Shortly after Adele announced that she would be releasing a new album this year, we wondered out loud whether or not the album had the ability to be even bigger than Taylor Swift's record-breaking 1989 album, which was released last year. Swift's album, which was released on Oct. 24, 2014, had the biggest debut sales week for an album since 2002, and was by far the best selling album of 2014. For Adele's 25 to be even bigger than Swift's 1989, the album would have to do some serious record-breaking stuff. Despite the hefty numbers 25 would have to reach in order to outsell Taylor Swift's 1989, we concluded that as a result of the anticipation for the album, Adele's wider ranging demographic, and the performance of her lead single "Hello," 25 could in fact be even bigger than Taylor Swift's album. Well, it's only been a few days, and boy we were we right.
Adele released her highly anticipated third studio album, 25, this past Friday, and the sales numbers are absolutely mind-boggling. As of Monday, the album has sold 2.3 MILLION copies in the U.S. This means that in just three days, Adele's album nearly doubled the number of copies 1989 sold in its debut week. 25 is on pace to have the biggest selling debut week in the history of the U.S. charts. *NSYNC's 2000 effort, No Strings Attached, currently holds the record, with 2.4 million copies sold in its debut week. Industry experts predict that the album could sell nearly 3 million copies in its first week.

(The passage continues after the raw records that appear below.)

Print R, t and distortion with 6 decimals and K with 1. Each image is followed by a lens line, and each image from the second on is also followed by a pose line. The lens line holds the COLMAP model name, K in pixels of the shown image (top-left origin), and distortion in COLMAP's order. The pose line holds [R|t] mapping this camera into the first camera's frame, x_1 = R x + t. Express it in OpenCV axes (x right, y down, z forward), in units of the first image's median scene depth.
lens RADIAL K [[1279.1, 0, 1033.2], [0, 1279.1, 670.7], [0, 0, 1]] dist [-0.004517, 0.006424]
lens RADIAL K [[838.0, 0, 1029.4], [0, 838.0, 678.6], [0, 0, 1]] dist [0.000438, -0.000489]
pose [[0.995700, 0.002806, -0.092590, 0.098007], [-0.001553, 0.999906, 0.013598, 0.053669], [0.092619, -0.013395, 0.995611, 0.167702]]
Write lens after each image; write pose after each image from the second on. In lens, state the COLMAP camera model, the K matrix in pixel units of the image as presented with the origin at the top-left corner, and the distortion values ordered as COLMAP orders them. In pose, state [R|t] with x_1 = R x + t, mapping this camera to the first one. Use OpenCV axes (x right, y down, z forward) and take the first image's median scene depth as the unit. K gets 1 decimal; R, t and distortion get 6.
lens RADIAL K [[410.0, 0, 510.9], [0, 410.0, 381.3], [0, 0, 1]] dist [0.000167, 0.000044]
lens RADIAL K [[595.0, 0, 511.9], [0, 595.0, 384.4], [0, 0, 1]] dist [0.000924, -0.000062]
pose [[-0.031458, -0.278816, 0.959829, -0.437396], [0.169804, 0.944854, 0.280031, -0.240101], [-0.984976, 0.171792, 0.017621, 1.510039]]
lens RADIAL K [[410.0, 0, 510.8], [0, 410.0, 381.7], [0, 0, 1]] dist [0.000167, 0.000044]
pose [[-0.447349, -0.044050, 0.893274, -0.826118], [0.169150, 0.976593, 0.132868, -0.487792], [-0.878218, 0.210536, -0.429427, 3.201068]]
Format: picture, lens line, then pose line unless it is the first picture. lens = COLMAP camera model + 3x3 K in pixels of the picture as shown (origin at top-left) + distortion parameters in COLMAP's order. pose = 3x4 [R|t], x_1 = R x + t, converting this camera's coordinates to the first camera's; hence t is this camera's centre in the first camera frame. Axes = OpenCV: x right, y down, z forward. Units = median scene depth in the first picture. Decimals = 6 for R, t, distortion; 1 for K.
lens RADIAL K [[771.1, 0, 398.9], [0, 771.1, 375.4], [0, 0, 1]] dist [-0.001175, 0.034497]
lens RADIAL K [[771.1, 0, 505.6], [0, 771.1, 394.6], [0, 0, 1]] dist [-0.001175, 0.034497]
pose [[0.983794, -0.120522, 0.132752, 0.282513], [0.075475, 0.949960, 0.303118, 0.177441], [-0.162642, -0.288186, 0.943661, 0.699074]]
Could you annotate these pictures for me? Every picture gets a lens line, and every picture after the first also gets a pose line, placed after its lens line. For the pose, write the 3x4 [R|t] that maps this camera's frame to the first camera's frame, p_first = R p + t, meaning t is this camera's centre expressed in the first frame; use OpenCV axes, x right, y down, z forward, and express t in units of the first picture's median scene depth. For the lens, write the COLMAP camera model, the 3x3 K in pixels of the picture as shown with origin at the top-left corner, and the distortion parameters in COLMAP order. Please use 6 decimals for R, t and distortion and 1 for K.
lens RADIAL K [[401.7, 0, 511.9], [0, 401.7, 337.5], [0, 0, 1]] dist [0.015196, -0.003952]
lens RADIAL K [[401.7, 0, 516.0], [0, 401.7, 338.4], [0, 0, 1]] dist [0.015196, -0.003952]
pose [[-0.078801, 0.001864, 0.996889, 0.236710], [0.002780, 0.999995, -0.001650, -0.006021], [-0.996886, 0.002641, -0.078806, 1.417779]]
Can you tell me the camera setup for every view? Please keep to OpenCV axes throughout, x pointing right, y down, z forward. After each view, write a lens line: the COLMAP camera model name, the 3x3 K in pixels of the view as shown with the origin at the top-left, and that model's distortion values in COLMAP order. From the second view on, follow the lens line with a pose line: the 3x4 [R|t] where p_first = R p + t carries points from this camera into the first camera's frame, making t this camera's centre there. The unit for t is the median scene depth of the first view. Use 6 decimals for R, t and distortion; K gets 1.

So why did Adele's album sell so much more than Taylor Swift's album? Well, like Taylor Swift did with 1989, Adele opted to not make the album available for streaming on services such as Spotify or Apple Music, forcing those who wanted to listen to the album to buy a physical copy, which undoubtedly increases her sales numbers. Let's break down how she increases her sales. As far as streaming is handled on the charts, 1,500 song streams from an album is equivalent one album sale. Adele's 25 has 11 tracks on it. This means that roughly 136 people would need to stream Adele's album in its entirety in order for Adele to get just one sale on the charts. Let us say, realistically, that 25 of those 136 people went out and bought the album. Boom. That is 25 times the amount of sales that she would have if she made the album available for streaming.
In addition, as we stated in the last article about Adele and Taylor Swift, Adele's music reaches a much wider demographic than the music produced by Taylor Swift. Adele's music touches people of all ages and walks of life. Taylor Swift's music – while still wide reaching – has a more targeted audience than Adele's. As a result, more people were likely compelled to buy Adele's album as opposed to Taylor Swift's, which resulted in these monster numbers.
Congratulations to Adele for her major accomplishment.